Locals told "Nightline" anchor Terry Moran that they had been told there is a concern that the slightest spark could set the town ablaze.
Moran, who canoed to the beach because the storm surge from Sandy was so high, said he could smell gas and oil coming from the standing flood waters and reported that dozens of people who rode out the storm in their homes were waiting to be evacuated.
"They are scared, they are cold, it's getting cold, there's no power here, and the evacuations have not really done much to clear the town," Moran said.
Seaside Heights is a barrier island on the New Jersey shore, connected to the mainland by bridges on Route 35 and Route 37. It's about 62 miles north of Atlantic City, which lost much of its iconic boardwalk as the storm surge from Sandy tore through.
The rides at Funtown Pier, the amusement park in Seaside Heights, are under water, and much of the town's boardwalk is in ruins. Boats and pieces of docks float down the town's streets.

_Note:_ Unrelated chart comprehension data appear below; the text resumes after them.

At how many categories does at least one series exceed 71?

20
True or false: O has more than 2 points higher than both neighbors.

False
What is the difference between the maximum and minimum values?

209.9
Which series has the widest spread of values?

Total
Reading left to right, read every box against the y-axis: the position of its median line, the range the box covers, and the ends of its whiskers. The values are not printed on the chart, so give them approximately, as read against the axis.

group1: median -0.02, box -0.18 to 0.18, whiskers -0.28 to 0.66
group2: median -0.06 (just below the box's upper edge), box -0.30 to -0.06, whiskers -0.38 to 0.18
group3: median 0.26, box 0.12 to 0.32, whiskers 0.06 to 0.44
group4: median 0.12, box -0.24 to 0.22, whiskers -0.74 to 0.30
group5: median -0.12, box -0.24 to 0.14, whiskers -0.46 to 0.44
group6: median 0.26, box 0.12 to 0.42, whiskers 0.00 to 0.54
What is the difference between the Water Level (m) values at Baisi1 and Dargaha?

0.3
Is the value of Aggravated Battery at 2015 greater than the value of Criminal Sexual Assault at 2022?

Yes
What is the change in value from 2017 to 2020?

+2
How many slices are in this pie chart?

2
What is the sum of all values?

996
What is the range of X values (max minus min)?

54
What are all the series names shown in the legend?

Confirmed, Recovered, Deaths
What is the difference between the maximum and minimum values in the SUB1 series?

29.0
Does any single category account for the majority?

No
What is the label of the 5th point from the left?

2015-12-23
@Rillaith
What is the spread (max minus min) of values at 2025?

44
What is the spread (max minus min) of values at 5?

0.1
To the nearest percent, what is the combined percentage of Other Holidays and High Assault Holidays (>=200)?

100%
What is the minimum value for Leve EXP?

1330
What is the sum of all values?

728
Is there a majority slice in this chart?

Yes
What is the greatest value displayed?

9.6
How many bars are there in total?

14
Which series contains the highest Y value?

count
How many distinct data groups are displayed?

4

Sandy was downgraded from a hurricane to a post-tropical storm shortly before it made landfall at 8 p.m. in Atlantic City on Monday, but that didn't stop it from wreaking havoc. The National Weather Service estimated that up to a foot of rain fell across southern New Jersey overnight and winds peaked at 77 mph in Atlantic City.
Tonight, parts of the mid-Atlantic and Northeast remain under flash flood watches and warnings. Sandy killed at least 39 people in seven states, according to The Associated Press, and left more than 8 million customers without electric power.